Voting machines in tabulator mode also have an “auto-cast” feature that lets voters cast their ballot and send it to the built-in scanner without first reviewing the printout. Security experts have condemned this feature, and Pennsylvania requires counties to disable it, but there is no guarantee that every county and precinct will follow those instructions. With auto-cast enabled, a compromised or merely defective machine could miscast votes even if it displays them correctly on the summary screen.

Even with the auto-cast feature off, the use of tabulator mode in eight counties creates an environment ripe for security fears and false alarms.

In addition to the usual anxieties about machine failures, some Pennsylvanians may find it particularly troubling that they can’t hold their ballots in their hands the way they’re used to doing. Any uncertainty and suspicion is a dangerous thing during an election, and misinformation exploiting these fears could be especially consequential in one of the most vital electoral battlegrounds.

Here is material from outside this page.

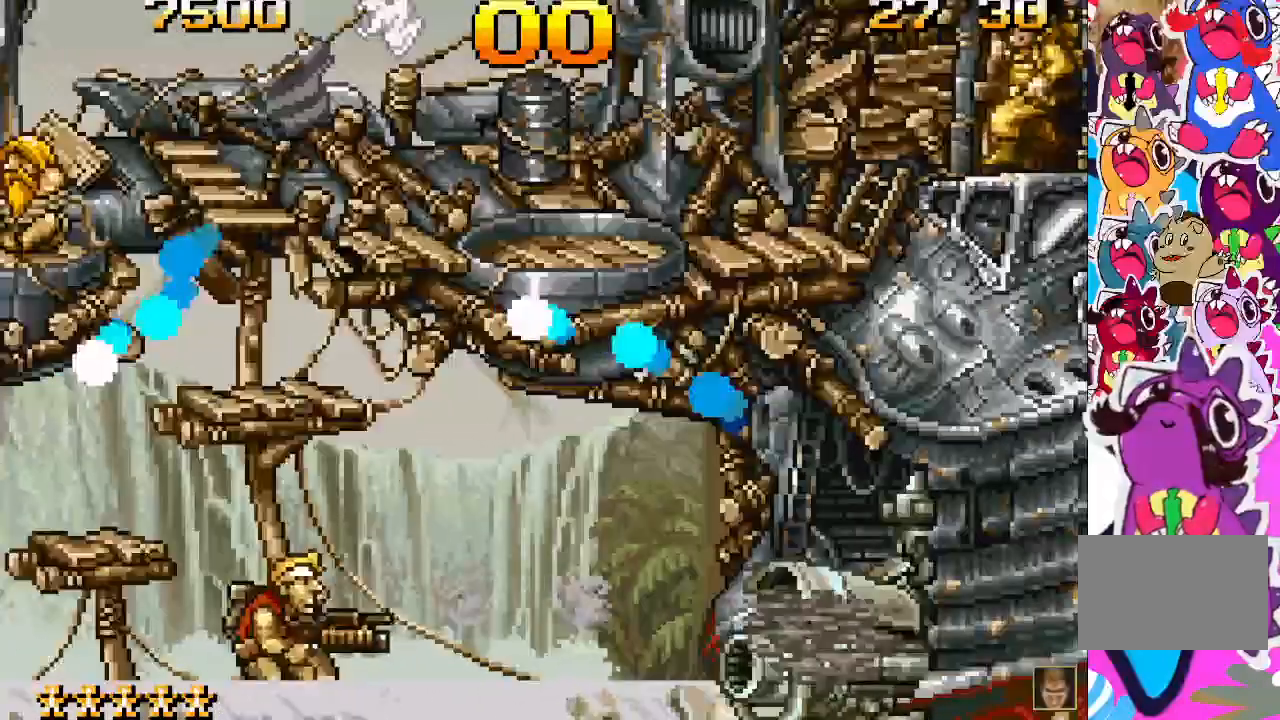
{"buttons": [], "events": [[67, "SQUARE", "up"], [117, "SQUARE", "down"], [200, "SQUARE", "up"], [250, "SQUARE", "down"], [333, "SQUARE", "up"], [383, "DPAD_RIGHT", "down"], [400, "SQUARE", "down"], [467, "DPAD_RIGHT", "up"], [483, "SQUARE", "up"]]}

“It's a really bad idea to configure ballot marking devices in tabulator mode,” Blaze said, arguing that the feature places more trust in the machines than they deserve.

A country of soft targets

Voting machine problems grab the most headlines, but the election could also suffer from the failure of other equipment, which is almost entirely unregulated at the state and federal levels:

— Chief among these systems are the electronic poll books that have increasingly replaced paper binders as the primary way of checking in voters. E-poll books are essentially tablet computers loaded with voter data. When connected to the internet to download the data, they are vulnerable to hackers, who can steal or alter registration records. When not connected to the internet, they are still susceptible to crashes, like the widespread outages that fueled hourslong lines in Durham County, N.C., in 2016.

“If those fail, no one can check in to vote, and [they] can't vote except by provisional ballots,” Blaze said. “And again, while they don't affect the integrity of the tally of the votes that got cast, that still can affect the outcome of the election if people weren't able to vote in the first place.” (Some counties have paper voter lists as a fallback option.)

— Voter registration databases are also tempting targets for anyone seeking to sow chaos on Election Day. States have added new protections against tampering since 2016, when Russian operatives breached Illinois’ system, but the mere claim of a successful hack would stoke fears about the reliability of the database.

The federal government is worried about this possibility. In a recent alert, the FBI and CISA warned Americans not to trust claims about vulnerable databases and stolen data. Many states make such data public, sometimes for a fee.

“While cyber actors have in recent years obtained voter registration information,” the agencies said, “the acquisition of this data did not impact the voting process or the integrity of election results.” On Friday, the two agencies disclosed that Iranian hackers had breached one state's voter registration database and used the stolen information in a campaign that involved voter intimidation emails.

— The websites that states and counties use to report unofficial results are practically wide open compared with voter databases. Results websites often lack basic protections and dedicated IT support. Hacking remains a real threat to these sites, researchers say, especially in closely contested jurisdictions.

Short of breaking into a results website, an attacker could blast it with a tsunami of garbage traffic, overwhelming its server and temporarily taking it offline. These so-called distributed denial of service attacks are child’s play for hackers, and only websites with special defensive services can withstand them.